Look, We don't need to get into a discussion on how expensive the wonderful test tools at Autozone cost. I know you don't want to stand outside for 20 minutes (It really shouldn't take that long anyway if you know what you are doing) You want to sell parts.

This guys came here looking for help diagnosing his car. Your advise was to tell him to go somewhere else. If you don't want to try and help this guy, keep quiet.

I will tell you that this BEAR thing is not any type of be all end all test equiptment. I had some moron at a Murrays try and diagnose my car with one when I trie dto return a bad alternator they sold me. He fooled around for 20 minutes, insisted my car was screwed up and the alternator was fine. The fact of the matter was the alternator they had sold me was defective, I proved that to him by demonstrating that the car functioned perfectly after replacing the alternator with an OEM part. He gave me all the same arguments about how expensive the tool was, and his training on the tool. Don't take this Machine's results as the last word.

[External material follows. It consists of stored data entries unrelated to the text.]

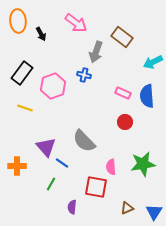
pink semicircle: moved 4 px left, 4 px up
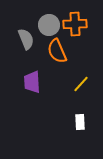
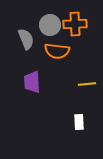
gray circle: moved 1 px right
orange semicircle: rotated 60 degrees counterclockwise
yellow line: moved 6 px right; rotated 42 degrees clockwise
white rectangle: moved 1 px left
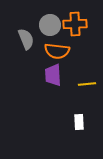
purple trapezoid: moved 21 px right, 7 px up
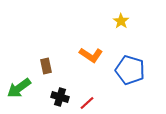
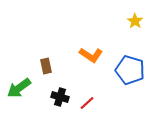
yellow star: moved 14 px right
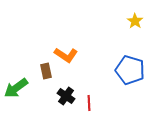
orange L-shape: moved 25 px left
brown rectangle: moved 5 px down
green arrow: moved 3 px left
black cross: moved 6 px right, 1 px up; rotated 18 degrees clockwise
red line: moved 2 px right; rotated 49 degrees counterclockwise
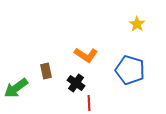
yellow star: moved 2 px right, 3 px down
orange L-shape: moved 20 px right
black cross: moved 10 px right, 13 px up
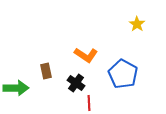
blue pentagon: moved 7 px left, 4 px down; rotated 12 degrees clockwise
green arrow: rotated 145 degrees counterclockwise
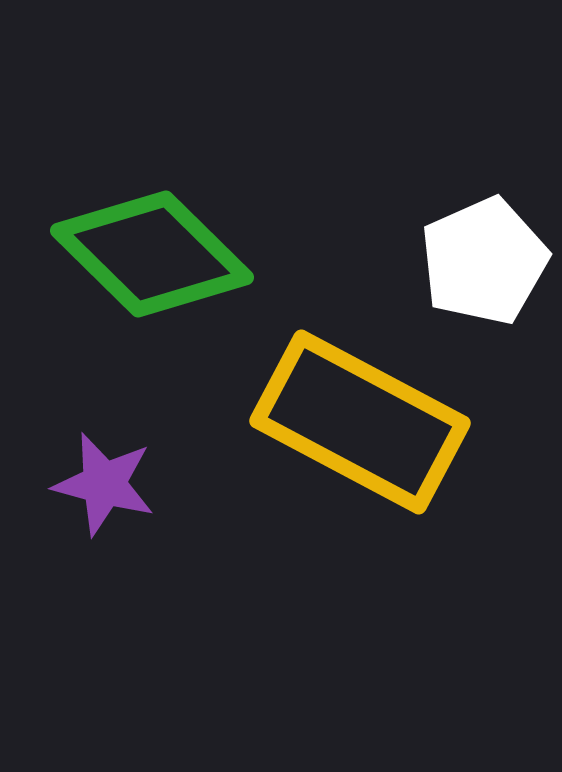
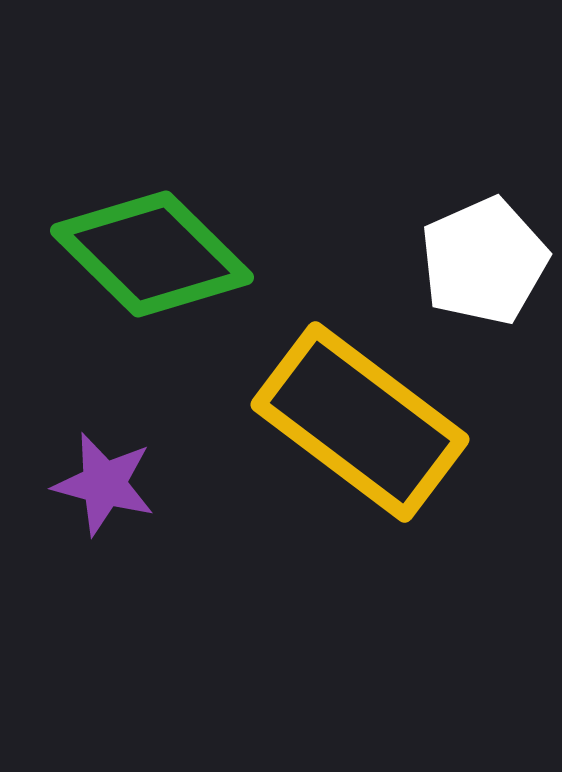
yellow rectangle: rotated 9 degrees clockwise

Which brings me to the next point. If the guy in the original post is still reading I would advise getting your new alternator from a Ford dealer rather than one of the chain type parts stores, in my experience the price difference was minimal. They typically get their parts from questionable rebuilders who don't replace anymore than a few parts, usually not the regulator, (unless it is a solid failure), which is the common failure. Also FWIW I say a few, supposedly working, SC alternators on e-bay last night for less than $10.